東櫻宮の美の価値観も、だんだんとこの国に染まってきているようだ。


「今年19になります」


「若いなぁ」


「そうでしょうか。確か陛下も同じでは?」


「そうだけど……やっぱり若いよ10代は」


言いながら私は苦笑した。

相手が若いと知った途端タメ口になってしまうところに、自分は若くないと痛感する。


ちなみに道子さんはもともと役人の娘として京の都で生まれたお嬢様だ。

幼い頃から漢文が得意で、その才女としての評判が朝廷にまで渡り、女房仕えは未経験ながらこの国へやって来たのだという。


「なので他の侍女たちほど、(たちばな)のお家とは縁が深くありません」


橘家は天皇家の血筋と言っても末端で、住まいも京の都ではなく近江の国だったという。


尚子(しょうこ)様が幼い頃は都に屋敷をかまえていたそうですが、朝廷で羽振りを利かせる藤原氏に追いやられてしまったのです」


そう語る道子さんの姓も藤原だ。京の都は藤原だらけなので、金持ちの藤原もいれば貧乏な藤原もいて、自分は後者寄りだったという。


「でもさすがに覇葉国へ渡りたいと言ったら、父に泣いて止められましたが」


「当然だよ」


この時代、日本から大陸へ渡るのは文字通りの命懸けで、一か八かの博打のようなもの。彼女たちが生きてここへ来れたのは奇跡に近い。

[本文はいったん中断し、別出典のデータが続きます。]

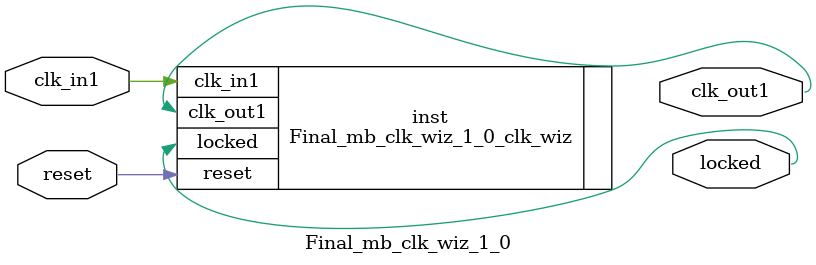
<source format=v>


`timescale 1ps/1ps

(* CORE_GENERATION_INFO = "Final_mb_clk_wiz_1_0,clk_wiz_v6_0_11_0_0,{component_name=Final_mb_clk_wiz_1_0,use_phase_alignment=true,use_min_o_jitter=false,use_max_i_jitter=false,use_dyn_phase_shift=false,use_inclk_switchover=false,use_dyn_reconfig=false,enable_axi=0,feedback_source=FDBK_AUTO,PRIMITIVE=MMCM,num_out_clk=1,clkin1_period=10.000,clkin2_period=10.000,use_power_down=false,use_reset=true,use_locked=true,use_inclk_stopped=false,feedback_type=SINGLE,CLOCK_MGR_TYPE=NA,manual_override=false}" *)

module Final_mb_clk_wiz_1_0 
 (
  // Clock out ports
  output        clk_out1,
  // Status and control signals
  input         reset,
  output        locked,
 // Clock in ports
  input         clk_in1
 );

  Final_mb_clk_wiz_1_0_clk_wiz inst
  (
  // Clock out ports  
  .clk_out1(clk_out1),
  // Status and control signals               
  .reset(reset), 
  .locked(locked),
 // Clock in ports
  .clk_in1(clk_in1)
  );

endmodule

</source>
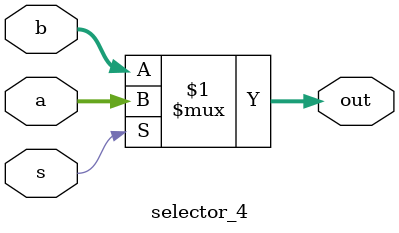
<source format=v>
module selector_4(
    input  [3:0]a, b,
    input  s,
    output  [3:0] out
);
    assign out = s ? a : b;
endmodule

</source>
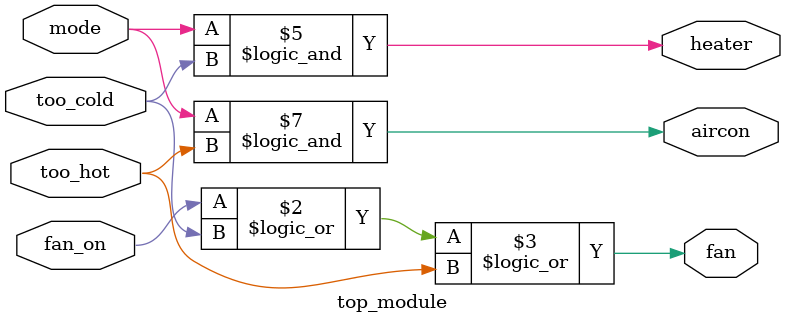
<source format=sv>
module top_module(
    input wire mode,
    input wire too_cold, 
    input wire too_hot,
    input wire fan_on,
    output reg heater,
    output reg aircon,
    output reg fan
);

    // Fan control
    always @(*)
    begin
        fan = fan_on || too_cold || too_hot;
    end

    // Heater control
    always @(*)
    begin
        heater = mode && too_cold;
    end

    // Aircon control
    always @(*)
    begin
        aircon = mode && too_hot;
    end

endmodule

</source>
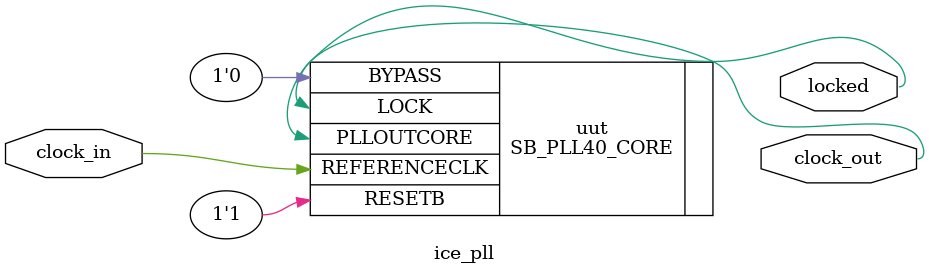
<source format=v>
/**
 * PLL configuration
 *
 * This Verilog module was generated automatically
 * using the icepll tool from the IceStorm project.
 * Use at your own risk.
 *
 * Given input frequency:        16.000 MHz
 * Requested output frequency:   42.000 MHz
 * Achieved output frequency:    42.000 MHz
 * out = ref * (DIVF + 1) / (2^DIVQ * (DIVR + 1))
 */

module ice_pll(
	input  clock_in,
	output clock_out,
	output locked
	);
`ifdef VERILATOR
assign clock_out = clock_in;
assign locked = 1'b1;
`else
SB_PLL40_CORE #(
		.FEEDBACK_PATH("SIMPLE"),
		.DIVR(4'b0000),		// DIVR =  0
		.DIVF(7'b101001),	// DIVF = 41
		.DIVQ(3'b100),		// DIVQ =  4
		.FILTER_RANGE(3'b001)	// FILTER_RANGE = 1
	) uut (
		.LOCK(locked),
		.RESETB(1'b1),
		.BYPASS(1'b0),
		.REFERENCECLK(clock_in),
		.PLLOUTCORE(clock_out)
		);
`endif
endmodule

</source>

だからこそ尚子様が皇室の末端だというのも、想像できてしまう。 

そんな危険な輿入れに、帝に近しい子女が選ばれるわけがないのだ。


日本から尚子様たちを乗せた船には、転覆しないよう祈るためだけに用意された僧侶が8人同船していて、片時も休まず念仏を唱えていたらしい。


「尚子様、母国でも苦労をされていたんですね」


道子さんは無言でうなずいた。

万が一この先覇葉国に何かあっても、彼女たちがまた海を渡って日本へ帰ることは難しいだろう。

せめてこの国では幸せになってほしい。


そんなことを話していると、部屋の外から鈴玉ちゃんの声がした。


娘娘(ニャンニャン)!陛下がお戻りです!」


「あ……」


私は目を見開き道子さんと顔を見合わせた。

窓の外からは橙色の光が差し込んでいる。


(わか)る!」


「良かったぁ~!」


私たちはハイタッチをして喜びを分かち合った。